(Page-level text extractions)
────

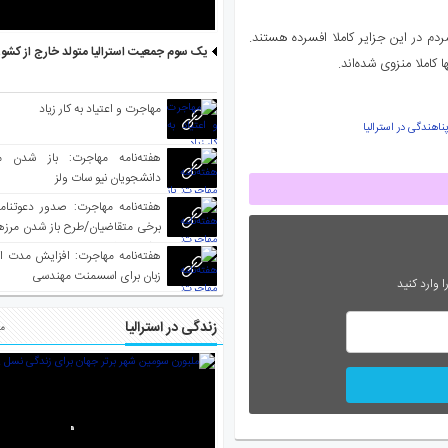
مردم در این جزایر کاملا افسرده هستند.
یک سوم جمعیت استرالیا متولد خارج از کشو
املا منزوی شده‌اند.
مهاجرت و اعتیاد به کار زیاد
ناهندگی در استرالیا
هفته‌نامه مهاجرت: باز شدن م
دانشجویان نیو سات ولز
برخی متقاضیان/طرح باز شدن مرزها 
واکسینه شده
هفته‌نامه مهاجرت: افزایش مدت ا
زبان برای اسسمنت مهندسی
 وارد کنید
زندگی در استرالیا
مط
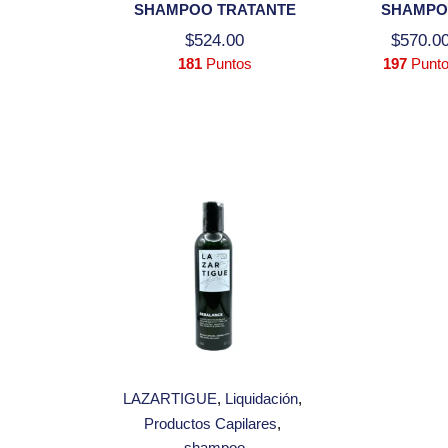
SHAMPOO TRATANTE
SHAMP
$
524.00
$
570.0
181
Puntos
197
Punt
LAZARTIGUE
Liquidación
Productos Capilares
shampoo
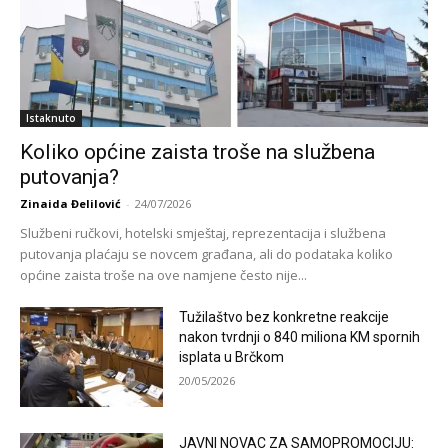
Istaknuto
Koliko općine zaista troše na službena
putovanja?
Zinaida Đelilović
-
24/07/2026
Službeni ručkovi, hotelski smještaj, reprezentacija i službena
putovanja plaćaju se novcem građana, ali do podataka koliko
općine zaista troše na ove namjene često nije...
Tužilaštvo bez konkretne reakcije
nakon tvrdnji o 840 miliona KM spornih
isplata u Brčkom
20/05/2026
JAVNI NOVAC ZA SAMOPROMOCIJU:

────

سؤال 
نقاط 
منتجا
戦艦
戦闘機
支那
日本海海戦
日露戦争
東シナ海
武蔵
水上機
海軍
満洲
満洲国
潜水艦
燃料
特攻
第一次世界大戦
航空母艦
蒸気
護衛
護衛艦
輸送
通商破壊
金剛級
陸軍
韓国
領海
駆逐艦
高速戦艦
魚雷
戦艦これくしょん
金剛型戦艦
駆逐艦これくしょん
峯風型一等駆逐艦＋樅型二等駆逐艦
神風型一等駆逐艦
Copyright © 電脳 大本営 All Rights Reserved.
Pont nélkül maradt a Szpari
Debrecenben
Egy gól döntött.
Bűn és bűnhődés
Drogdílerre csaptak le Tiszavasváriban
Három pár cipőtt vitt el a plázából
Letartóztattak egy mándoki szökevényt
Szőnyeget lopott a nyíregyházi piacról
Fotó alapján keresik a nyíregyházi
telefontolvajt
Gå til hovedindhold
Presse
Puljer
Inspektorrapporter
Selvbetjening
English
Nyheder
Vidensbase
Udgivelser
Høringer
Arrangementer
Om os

────

#### WHAT THE EXERCISE ASKS
Exactly the lines above, from the one containing "مردم در این جزایر کاملا افسرده هستند." down to the one containing "JAVNI NOVAC ZA", are to be repeated, including both ends. Pictures are not part of the copy.

#### RESULT OF THE EXERCISE
مردم در این جزایر کاملا افسرده هستند.
یک سوم جمعیت استرالیا متولد خارج از کشو
املا منزوی شده‌اند.
مهاجرت و اعتیاد به کار زیاد
ناهندگی در استرالیا
هفته‌نامه مهاجرت: باز شدن م
دانشجویان نیو سات ولز
برخی متقاضیان/طرح باز شدن مرزها 
واکسینه شده
هفته‌نامه مهاجرت: افزایش مدت ا
زبان برای اسسمنت مهندسی
 وارد کنید
زندگی در استرالیا
مط
SHAMPOO TRATANTE
SHAMP
$
524.00
$
570.0
181
Puntos
197
Punt
LAZARTIGUE
Liquidación
Productos Capilares
shampoo
Istaknuto
Koliko općine zaista troše na službena
putovanja?
Zinaida Đelilović
-
24/07/2026
Službeni ručkovi, hotelski smještaj, reprezentacija i službena
putovanja plaćaju se novcem građana, ali do podataka koliko
općine zaista troše na ove namjene često nije...
Tužilaštvo bez konkretne reakcije
nakon tvrdnji o 840 miliona KM spornih
isplata u Brčkom
20/05/2026
JAVNI NOVAC ZA SAMOPROMOCIJU:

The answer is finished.